= WHAT THE TASK REQUIRES =
Please return each of the entries exactly, minus their pictures.

TASK MATERIAL section start

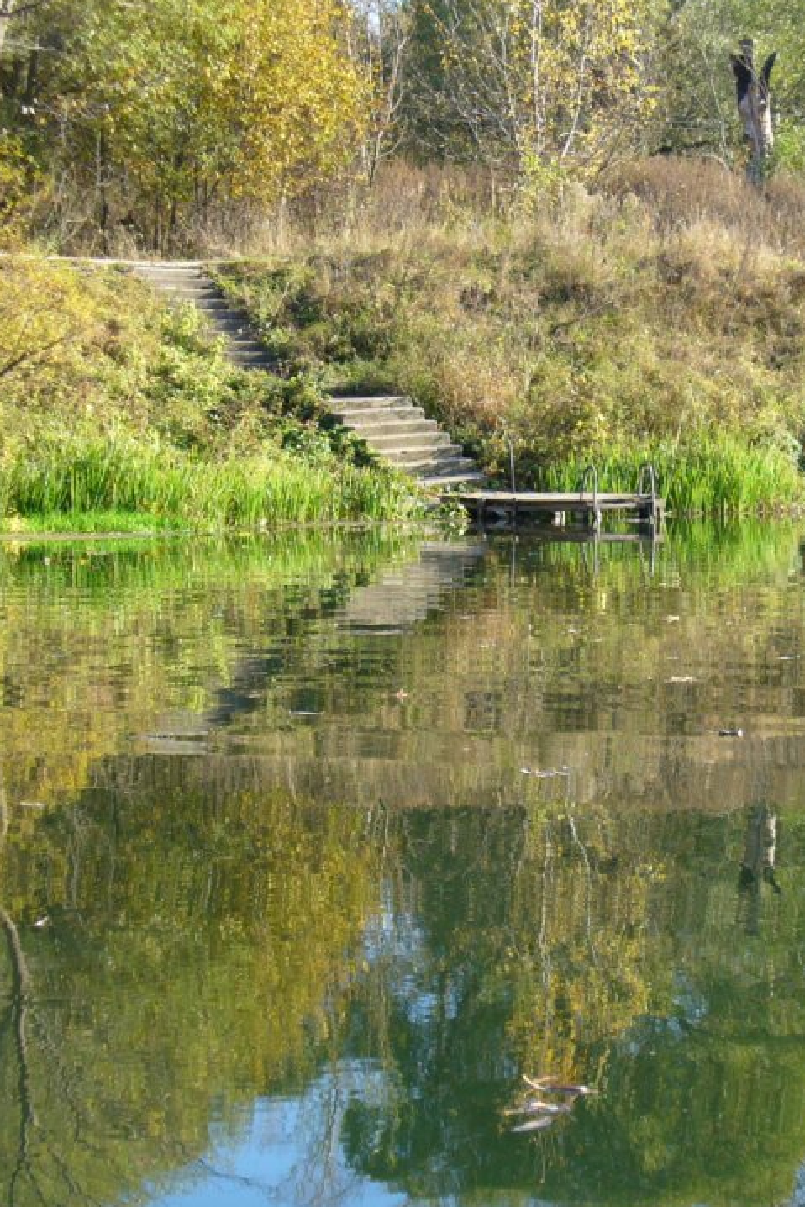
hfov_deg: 15.3
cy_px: 632
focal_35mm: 89
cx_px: 612
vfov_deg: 22.9
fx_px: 2984
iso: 80
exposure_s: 1/250
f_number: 3.1
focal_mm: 9.9
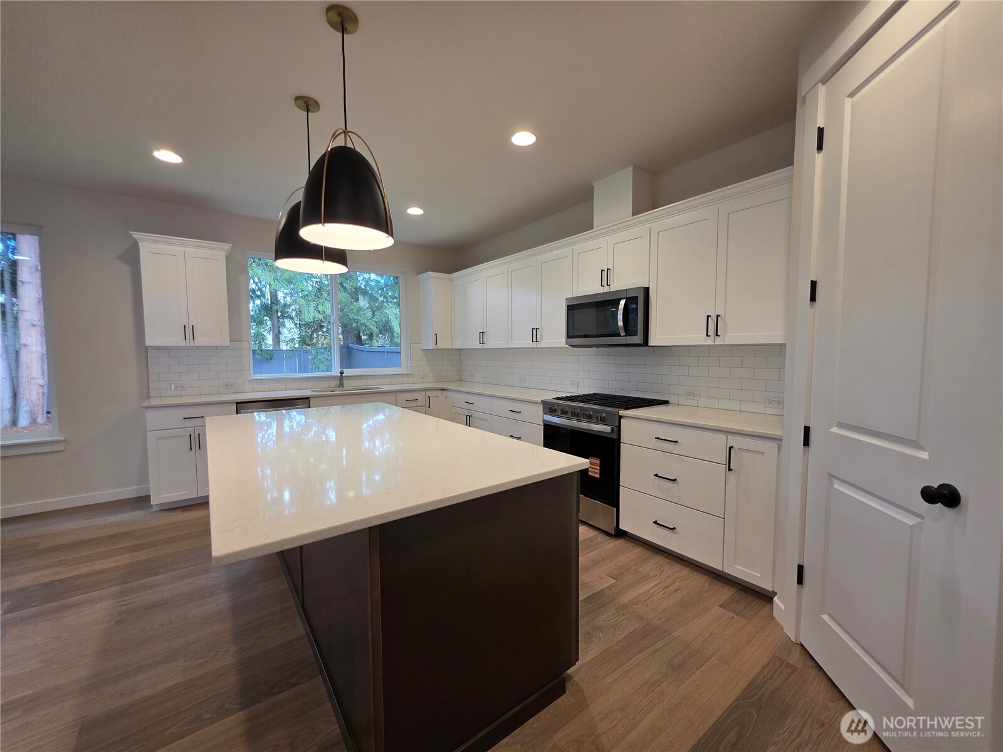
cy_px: 376
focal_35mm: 13
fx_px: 377
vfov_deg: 89.9
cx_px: 502
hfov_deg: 106.2
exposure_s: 1/120
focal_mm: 2.2
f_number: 1.9
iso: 160
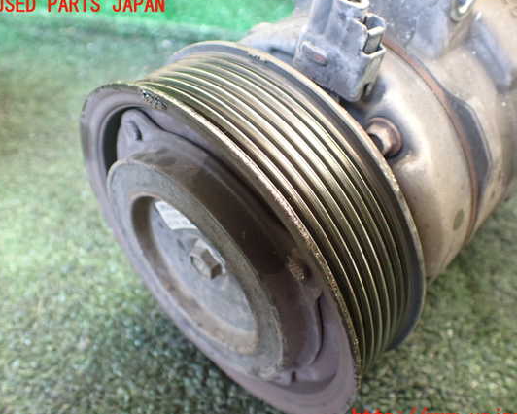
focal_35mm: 33
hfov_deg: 54.1
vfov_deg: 44.6
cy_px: 212
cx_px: 280
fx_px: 505
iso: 800
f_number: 2.3
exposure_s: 1/100
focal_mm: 5.4
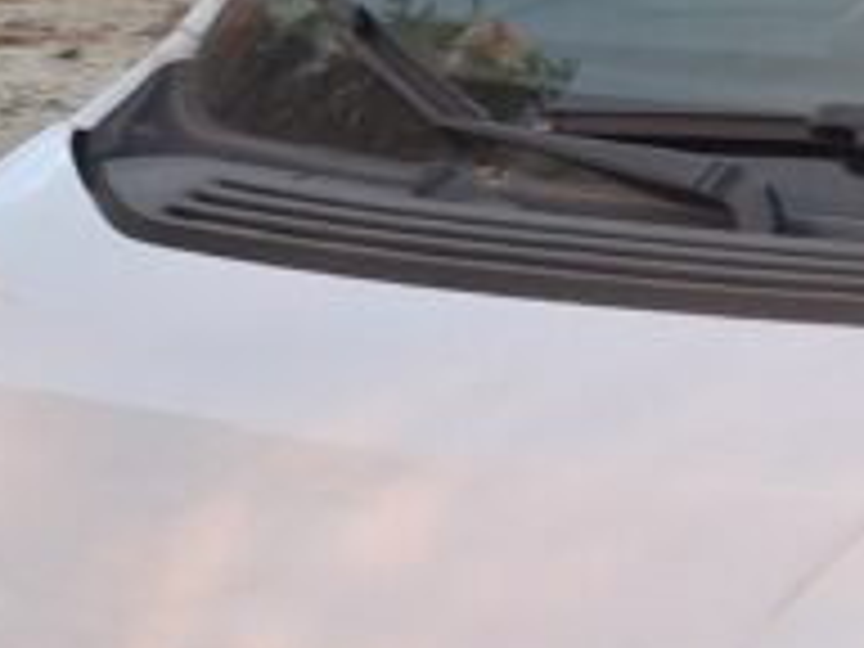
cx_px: 1912
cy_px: 634
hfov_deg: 10.5
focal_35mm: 167
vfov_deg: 8.8
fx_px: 4168
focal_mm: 4.69
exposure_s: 1/122
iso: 32
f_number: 1.8
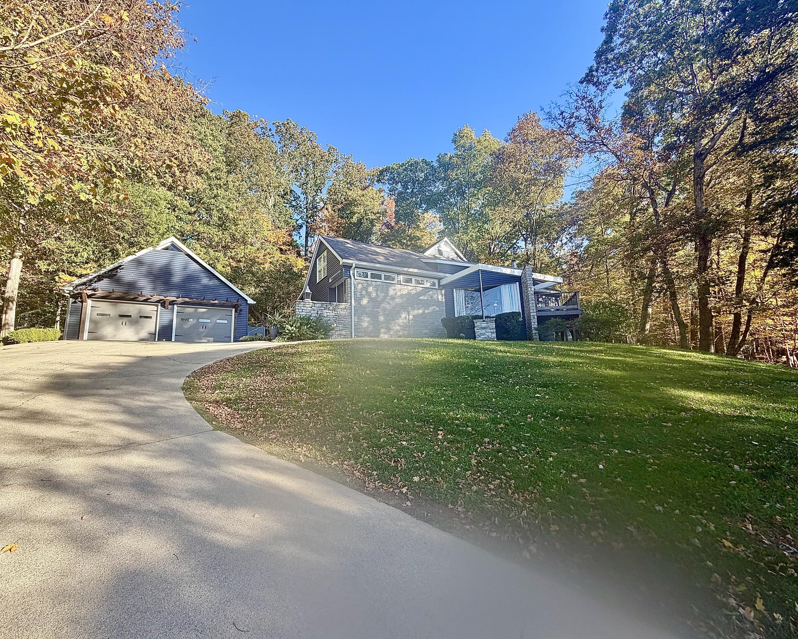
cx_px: 369
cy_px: 321
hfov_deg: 96.6
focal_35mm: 15
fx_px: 354
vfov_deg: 84.0
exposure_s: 1/451
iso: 64
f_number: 2.2
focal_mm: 2.22
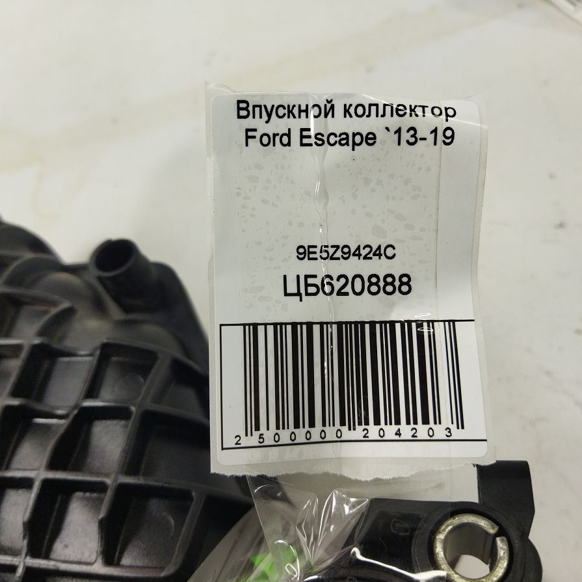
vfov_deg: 51.1
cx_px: 285
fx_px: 609
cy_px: 292
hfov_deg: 51.1
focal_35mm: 32
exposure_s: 1/200
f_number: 1.79
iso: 99
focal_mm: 4.71
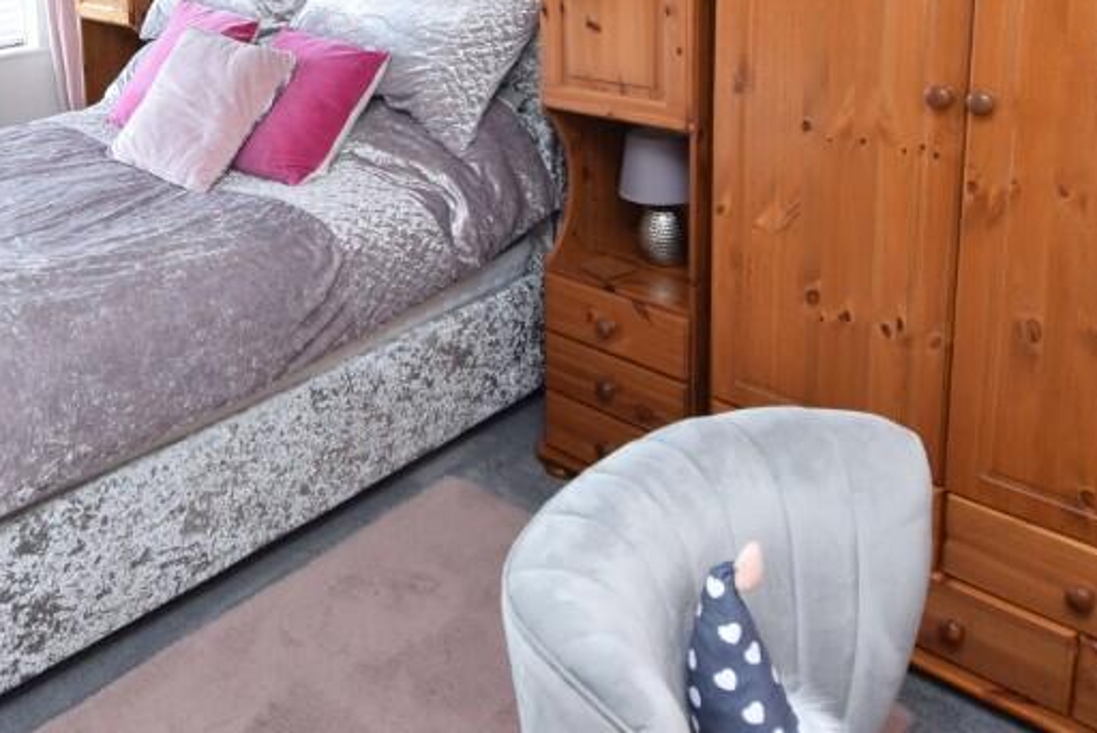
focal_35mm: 36
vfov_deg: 34.1
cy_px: 26
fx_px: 1098
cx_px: 255
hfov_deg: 50.6
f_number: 4.5
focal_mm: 12
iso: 400
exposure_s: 1/80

TASK MATERIAL section end

= OUTPUT =
hfov_deg: 15.3
cy_px: 632
focal_35mm: 89
cx_px: 612
vfov_deg: 22.9
fx_px: 2984
iso: 80
exposure_s: 1/250
f_number: 3.1
focal_mm: 9.9
cy_px: 376
focal_35mm: 13
fx_px: 377
vfov_deg: 89.9
cx_px: 502
hfov_deg: 106.2
exposure_s: 1/120
focal_mm: 2.2
f_number: 1.9
iso: 160
focal_35mm: 33
hfov_deg: 54.1
vfov_deg: 44.6
cy_px: 212
cx_px: 280
fx_px: 505
iso: 800
f_number: 2.3
exposure_s: 1/100
focal_mm: 5.4
cx_px: 1912
cy_px: 634
hfov_deg: 10.5
focal_35mm: 167
vfov_deg: 8.8
fx_px: 4168
focal_mm: 4.69
exposure_s: 1/122
iso: 32
f_number: 1.8
cx_px: 369
cy_px: 321
hfov_deg: 96.6
focal_35mm: 15
fx_px: 354
vfov_deg: 84.0
exposure_s: 1/451
iso: 64
f_number: 2.2
focal_mm: 2.22
vfov_deg: 51.1
cx_px: 285
fx_px: 609
cy_px: 292
hfov_deg: 51.1
focal_35mm: 32
exposure_s: 1/200
f_number: 1.79
iso: 99
focal_mm: 4.71
focal_35mm: 36
vfov_deg: 34.1
cy_px: 26
fx_px: 1098
cx_px: 255
hfov_deg: 50.6
f_number: 4.5
focal_mm: 12
iso: 400
exposure_s: 1/80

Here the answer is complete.